-- Trecho fornecido --
======
Una McCormack sabia exatamente o que estava fazendo quando resolveu brincar com as palavras e deixar inúmeras pistas falsas sobre a aparência e/ou espécie dos alienígenas que o Doutor e Ruby encontram assim que materializam a TARDIS. Mas o mistério e a brincadeira narrativa começam bem antes, já na introdução. Ali, conhecemos a charmosíssima Chirracharr, que vive uma vida pacata com sua família e seus amigos… até que é abduzida por aliens. A experiência descrita pela autora é assustadora, e já nesse início o leitor está assumindo uma porção de rostos, cores e espécies que, em pouco tempo, simplesmente cairão por terra. A entrada do Doutor e Ruby empresta a esse bloco uma atmosfera meio Scooby-Doo, que é a cara do público-alvo do livro, mas que diverte leitores de todas as idades. O fato é que sabemos haver algo de muito estranho no planeta Cavia, e o povo de Chirracharr parece estar no centro das atenções de aliens que abduzem os moradores locais para fins e por motivos não muito claros.
======
-- Instruções do exercício --
Prossiga a resenha sobre a aventura do Doutor e de Ruby no planeta Cavia a partir do ponto em que ela termina. O material abaixo não tem relação alguma com a resenha.

-- Dados --
======
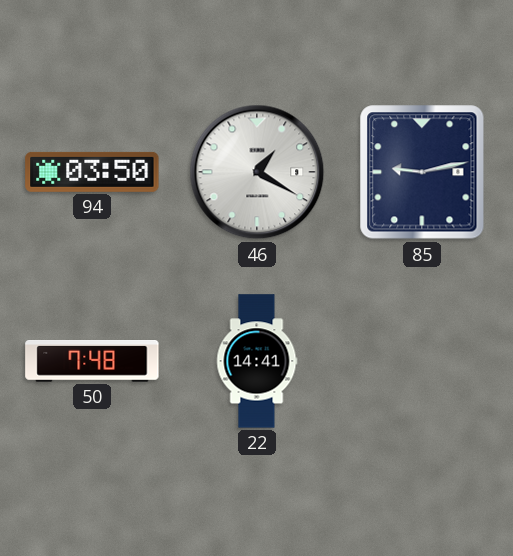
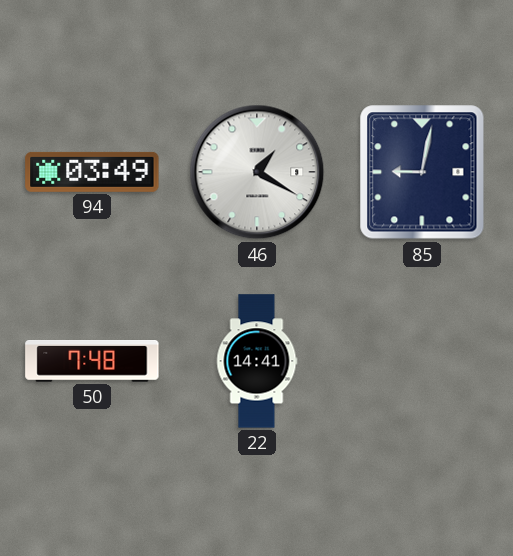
94: 03:50 -> 03:49
85: 9:13 -> 9:02
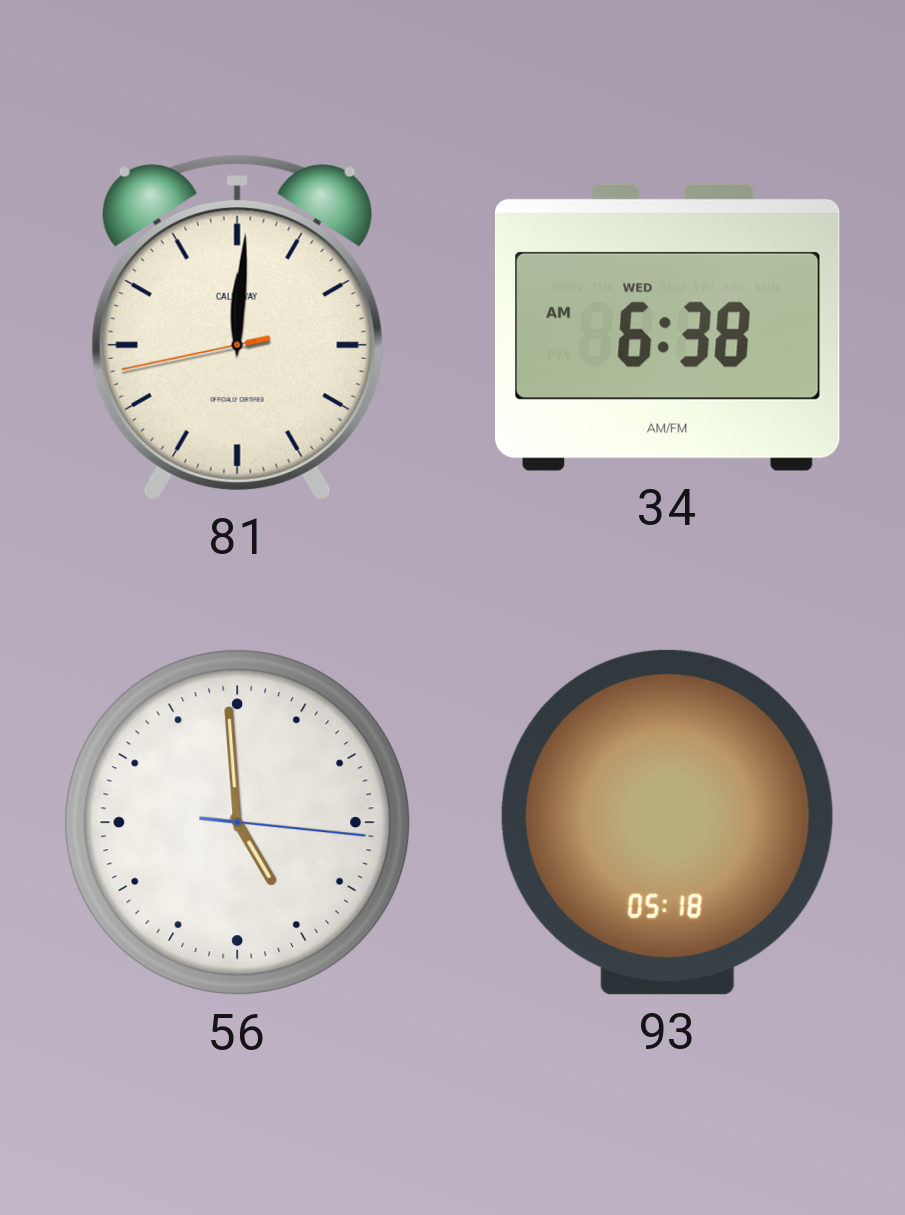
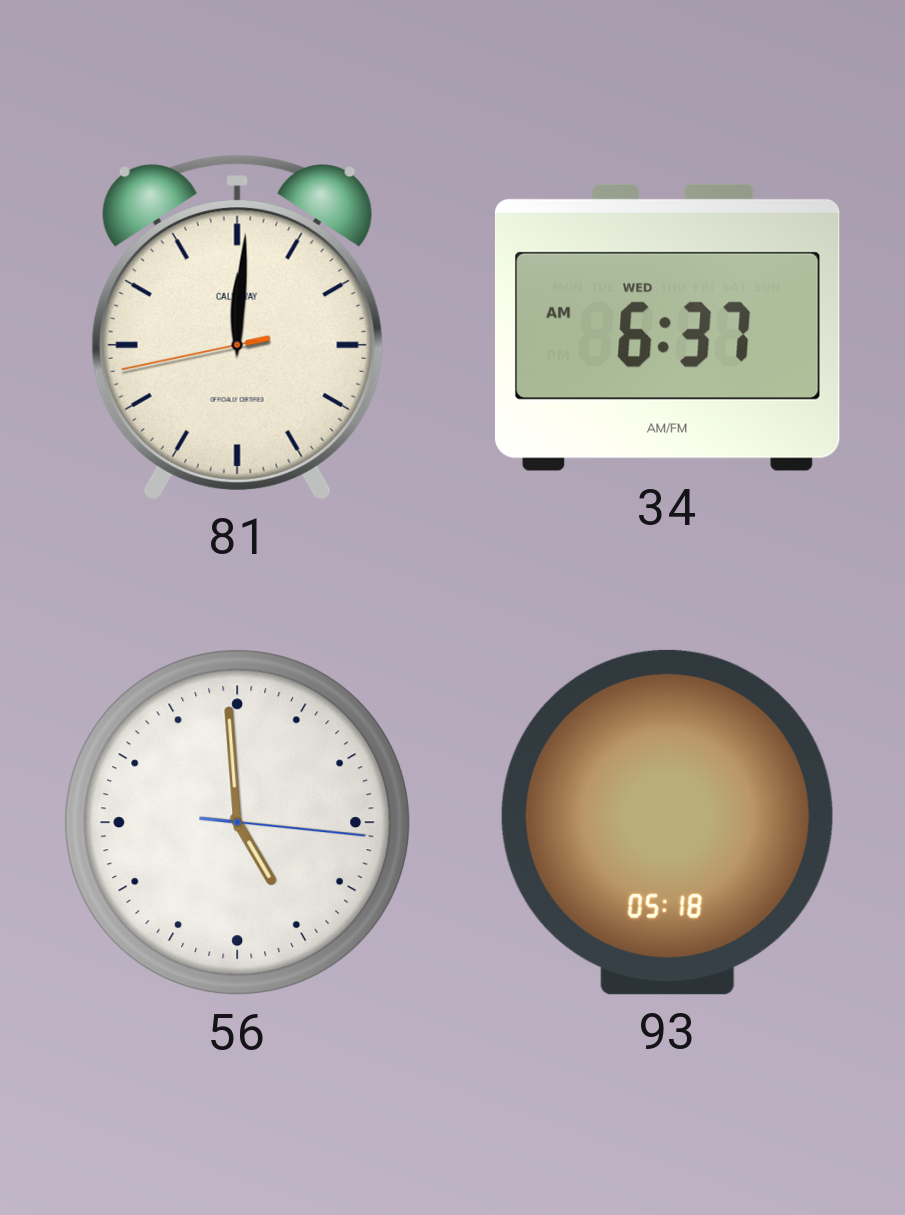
34: 6:38 -> 6:37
======
-- Resultado da tarefa --
E por incrível que pareça, esta não é a única intriga que temos em cena. Vejam, mais uma vez eu serei o chato que desce a lenha nos capítulos finais de um livro de Doctor Who. Existem exceções? Sim. Mas eu diria que pelo menos metade de tudo o que li de literatura da série cai na exata mesma armadilha de criar um desenvolvimento complexo, instigante, inteligente e cheio de sugestões para uma finalização memorável… até começar a embolar as coisas mais ou menos de qualquer jeito em um único capítulo final, respondendo metade das questões e deixando nuances de desenvolvimento e cadências narrativas de lado. Falei isso tudo para dizer que este livro de Una McCormack, além da primeira grande proposta das abduções e o mistérios das espécies envolvidas (que a gente imagina inicialmente serem humanos), temos pelo menos mais outras duas situações conflitantes, ambas com comentários sociais tão densos e tão firmados na seara da xenofobia, da exploração típica do capitalismo e da “ciência a todo custo” mais experimentos 100% antiéticos e desumanos, que por um breve momento eu imaginei que a Rani estaria envolvida nisso tudo.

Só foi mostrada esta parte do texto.